Hello.  It's nice to see you, and I'm glad that you stopped by here.  I hope that your day has been as infinitely appealing and expansive as your most desired passions, your wildest and most sacred dreams.  This description may be a stretch -- but, imagine living as you are -- you -- as an authentic, present creature, and there you have it -- a beginning to that "nirvana," whatever that may be.

I started this blog because I believe in the power of shared knowledge, self-education/education, art, and creativity.  I have also been inspired by many artists who blog about their creative processes, passions, and discoveries. 

I don't want to keep "my" art a secret or have it hidden and stowed away, unreachable and unseen -- and if there is something in it that resonates with a reader, then even better. 
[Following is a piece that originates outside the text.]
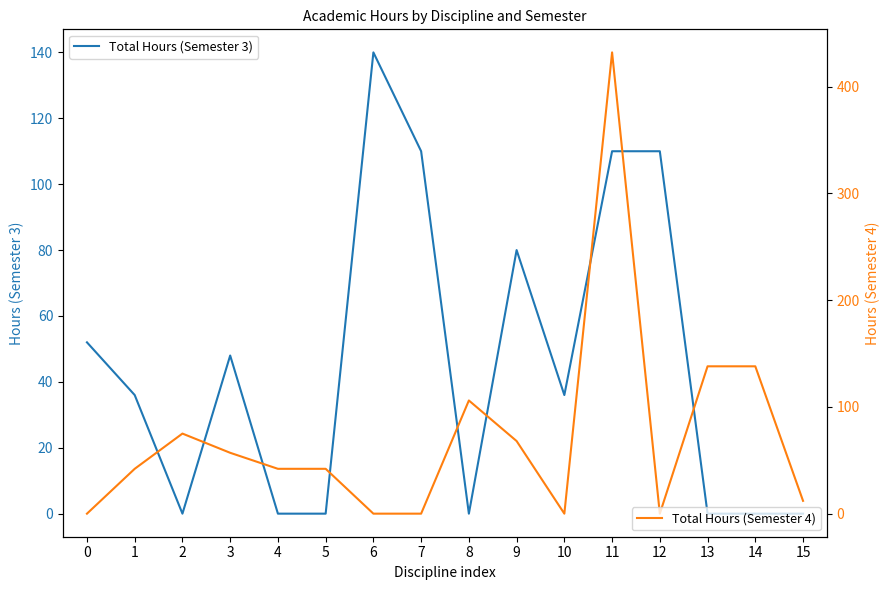

Is it true that Total Hours (Semester 3) equals 46 at 2?

False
I've had this nagging/pressing urge in the back of my mind to blog on a regular basis for awhile -- with authenticity and honesty, as I seek that now in all aspects of my life.  So, here I am -- giving this my best shot.

Just a heads-up: I'm not a great writer, artist, blogger, art-journaler, etc.  But, I'm passionate about what I do, and I think that makes what I'll be posting worth sharing, if only for that.  I also tend to use flowery words and ramble a bit and get off-topic, but oh, well, I don't have an editor on call.  /disclaimer

I'm going through a tumultuous time, as a recent college graduate -- I'm in a flux (a major one), for the second time in my life.  My life is no longer so "clear-cut" and structured as when I lived by a class schedule and semester term system.  I suppose that I am now in the "real-world" system, moving forward, step-by-step in a life that I am extending from with the base of a college education.

(More on this later...)

I have expanded beyond my college borders in several ways this year: (1) traveling abroad to a foreign country in January, (2) attending Teesha and Tracy Moore's annual Journalfest retreat in October, (3) applying and interviewing for jobs, (4) applying to graduate school, (5) presenting at a research conference in April, and more. 

I hope to continue the positive momentum that I've started, and branch out even further in the New Year, experimenting more with my art practice and being even more disciplined.  Maybe registering for a dance class or two?

Happy Holidays, and best wishes of peace, awareness, and creativity everyday of the year.